Case Presentation: A 50-year-old man with hypothyroidism and dyslipidemia presented with one week of bilateral upper abdominal pain; subjective fevers; chills; sweats; and anorexia. His abdominal pain was constant, aching, relieved with lying supine, and unaffected by eating. He denied nausea, vomiting, early satiety, weight change, or change in bowel habits or stool characteristics. He further denied chest pain, dyspnea, cough, dysuria, hematuria, or change in urine output.
He had low-grade elevated temperature. Vital signs were otherwise normal. Tenderness and firmness of the epigastrium and left upper abdominal quadrant were noted. There was no palpable mass.
Leukocytosis was noted. Basic metabolic profile, hepatic chemistries, lipase, lactate, and urinalysis were all normal.
Computed tomographic scan of the abdomen and pelvis showed an 8.0 x 9.0 x 9.6 cm, heterogeneous, left-sided abdominal mass, inseparable from adjacent loops of small bowel, with irregular peripheral enhancement and evidence of central necrosis. There was no bowel obstruction. Based on the imaging findings, the interpreting radiologist raised concern for malignancy.
Percutaneous biopsy of the abdominal mass was planned. However, fevers persisted, leukocytosis worsened, and repeat imaging showed further enlargement of the mass, with findings suspicious for bowel perforation and abscess. Percutaneous drainage of 650 milliliters of purulent fluid was performed. Culture of this fluid ultimately grew intestinal flora.

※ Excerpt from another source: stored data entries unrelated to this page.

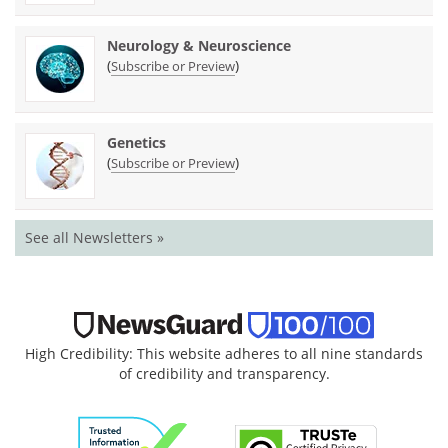
Neurology & Neuroscience
(
)
Subscribe or Preview
Genetics
(
)
Subscribe or Preview
See all Newsletters »
High Credibility: This website adheres to all nine standards
of credibility and transparency.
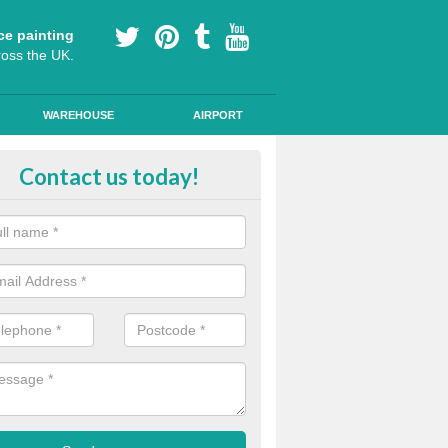
ce painting
ross the UK.
WAREHOUSE
AIRPORT
yground Coloured Painting in Ne
Contact us today!
n's playground surfaces can often look work out and tired, so we can a
s and colourful markings to brighten up the surface.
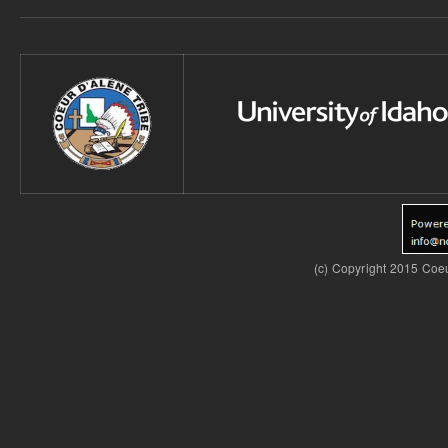
(c) Copyright 2015 Coeu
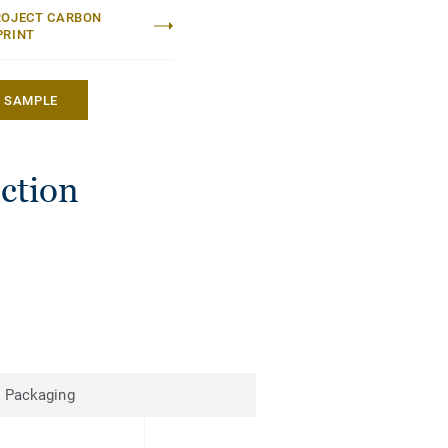
ROJECT CARBON
PRINT
A SAMPLE
ection
Packaging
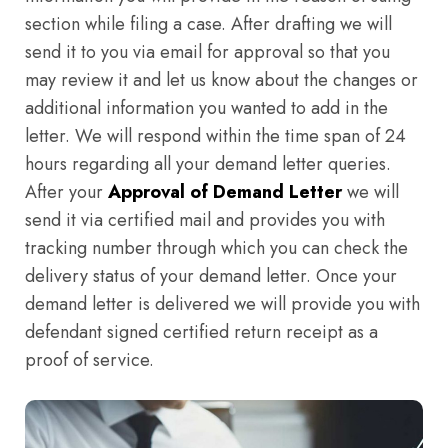
section while filing a case. After drafting we will
send it to you via email for approval so that you
may review it and let us know about the changes or
additional information you wanted to add in the
letter. We will respond within the time span of 24
hours regarding all your demand letter queries.
After your
Approval of Demand Letter
we will
send it via certified mail and provides you with
tracking number through which you can check the
delivery status of your demand letter. Once your
demand letter is delivered we will provide you with
defendant signed certified return receipt as a
proof of service.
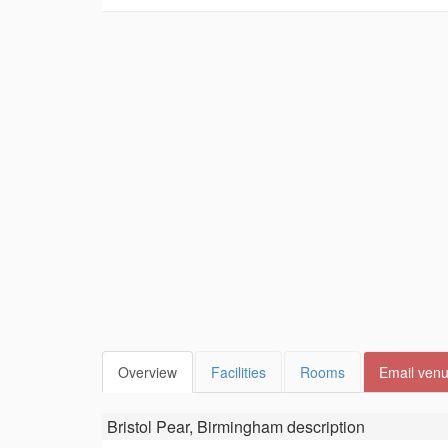
Overview
Facilities
Rooms
Email ven
Bristol Pear, Birmingham
description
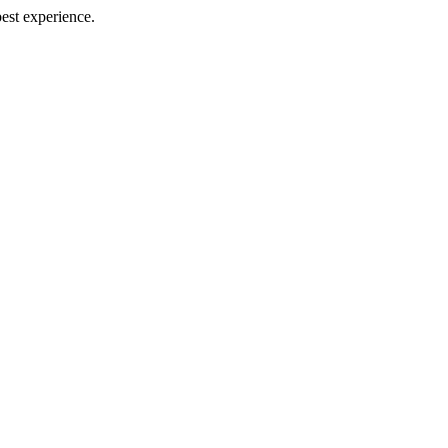
best experience.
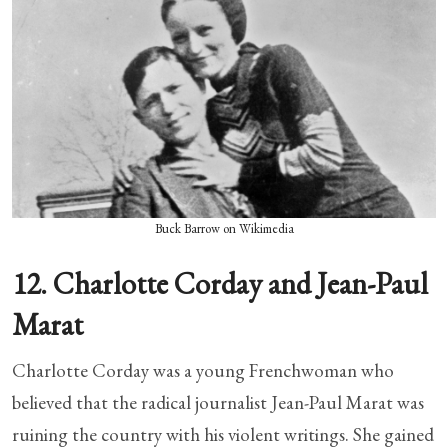
Buck Barrow on Wikimedia
12. Charlotte Corday and Jean-Paul
Marat
Charlotte Corday was a young Frenchwoman who
believed that the radical journalist Jean-Paul Marat was
ruining the country with his violent writings. She gained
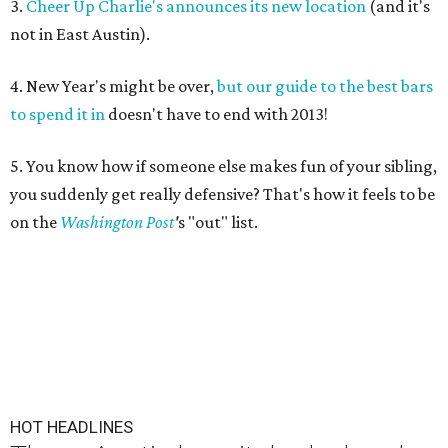
3.
Cheer Up Charlie's announces its new location
(and it's
not in East Austin).
4. New Year's might be over,
but our guide to the best bars
to spend it in
doesn't have to end with 2013!
5. You know how if someone else makes fun of your sibling,
you suddenly get really defensive? That's how it feels to be
on the
Washington Post
'
s "out" list.
HOT HEADLINES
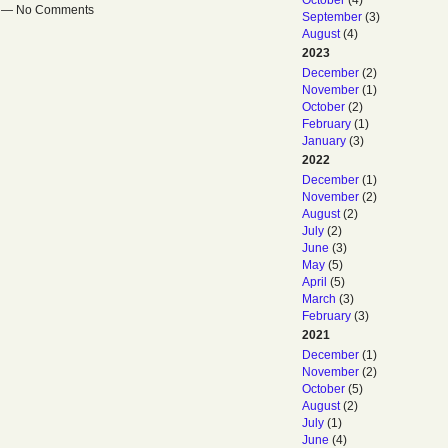
October
(4)
pm — No Comments
September
(3)
August
(4)
2023
December
(2)
November
(1)
October
(2)
February
(1)
January
(3)
2022
December
(1)
November
(2)
August
(2)
July
(2)
June
(3)
May
(5)
April
(5)
March
(3)
February
(3)
2021
December
(1)
November
(2)
October
(5)
August
(2)
July
(1)
June
(4)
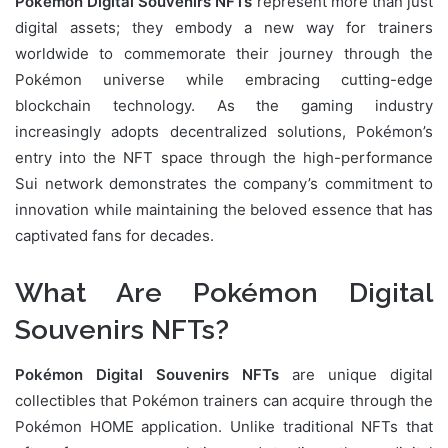
Pokémon Digital Souvenirs NFTs
represent more than just
digital assets; they embody a new way for trainers
worldwide to commemorate their journey through the
Pokémon universe while embracing cutting-edge
blockchain technology. As the gaming industry
increasingly adopts decentralized solutions, Pokémon’s
entry into the NFT space through the high-performance
Sui network demonstrates the company’s commitment to
innovation while maintaining the beloved essence that has
captivated fans for decades.
What Are Pokémon Digital
Souvenirs NFTs?
Pokémon Digital Souvenirs NFTs
are unique digital
collectibles that Pokémon trainers can acquire through the
Pokémon HOME application. Unlike traditional NFTs that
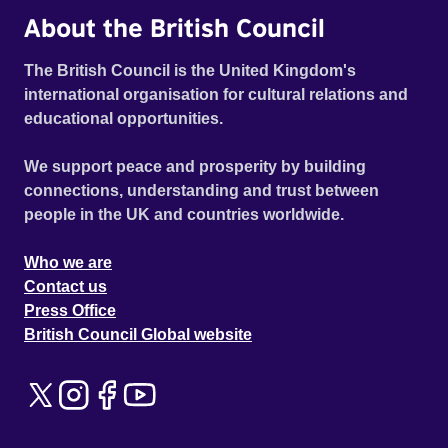
About the British Council
The British Council is the United Kingdom's
international organisation for cultural relations and
educational opportunities.
We support peace and prosperity by building
connections, understanding and trust between
people in the UK and countries worldwide.
Who we are
Contact us
Press Office
British Council Global website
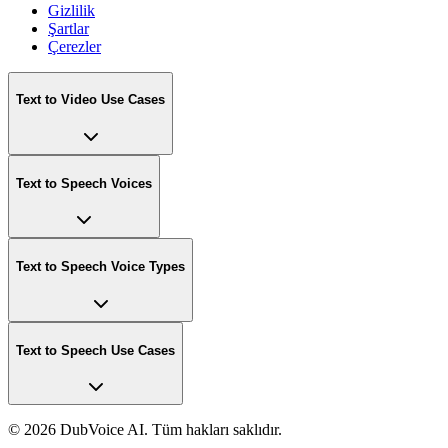
Gizlilik
Şartlar
Çerezler
Text to Video Use Cases
Text to Speech Voices
Text to Speech Voice Types
Text to Speech Use Cases
©
2026 DubVoice AI. Tüm hakları saklıdır.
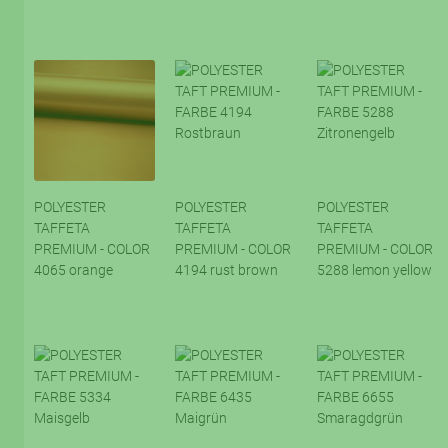
POLYESTER
POLYESTER
POLYESTER
TAFFETA
TAFFETA
TAFFETA
PREMIUM - COLOR
PREMIUM - COLOR
PREMIUM - COLOR
4065 orange
4194 rust brown
5288 lemon yellow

The patient subsequently underwent exploratory laparotomy, with resection of the mesenteric mass and adjacent jejunum, and regional lymph node sampling. Pathology showed gross and immunohistochemical evidence of mesenteric fibromatosis and abscess, but no evidence of malignancy.
Discussion: Mesenteric fibromatosis is a sub-category of desmoid tumors, which are benign, slowly-growing, fibroplastic neoplasms with a propensity for local recurrence, even after complete surgical resection, particularly in patients with familial adenomatous polyposis (FAP). Desmoid tumors can develop at virtually any body site, but three main anatomic sites are described: trunk/extremity, abdominal wall, and intra-abdominal (bowel and mesentery). Most arise sporadically, although there are associations with FAP (5-15% of cases) and pregnancy.
Desmoid tumors are rare, accounting for only 0.03% of all neoplasms and < 3% of all soft tissue tumors. Although lacking malignant potential, they are locally infiltrative and cause morbidity through destruction of adjacent vital structures and organs. Treatment is with aggressive surgical resection, as able.
Conclusions: Intra-abdominal malignancy is often discovered by hospitalists in the course of investigating suggestive clinical and imaging findings. However, in this case, a benign mesenteric neoplasm and associated abscess masqueraded as malignancy. The purpose of reporting this case is to describe mesenteric fibromatosis, an unusual etiology of intra-abdominal mass, and to remind hospitalists to be vigilant of the heuristic of premature closure.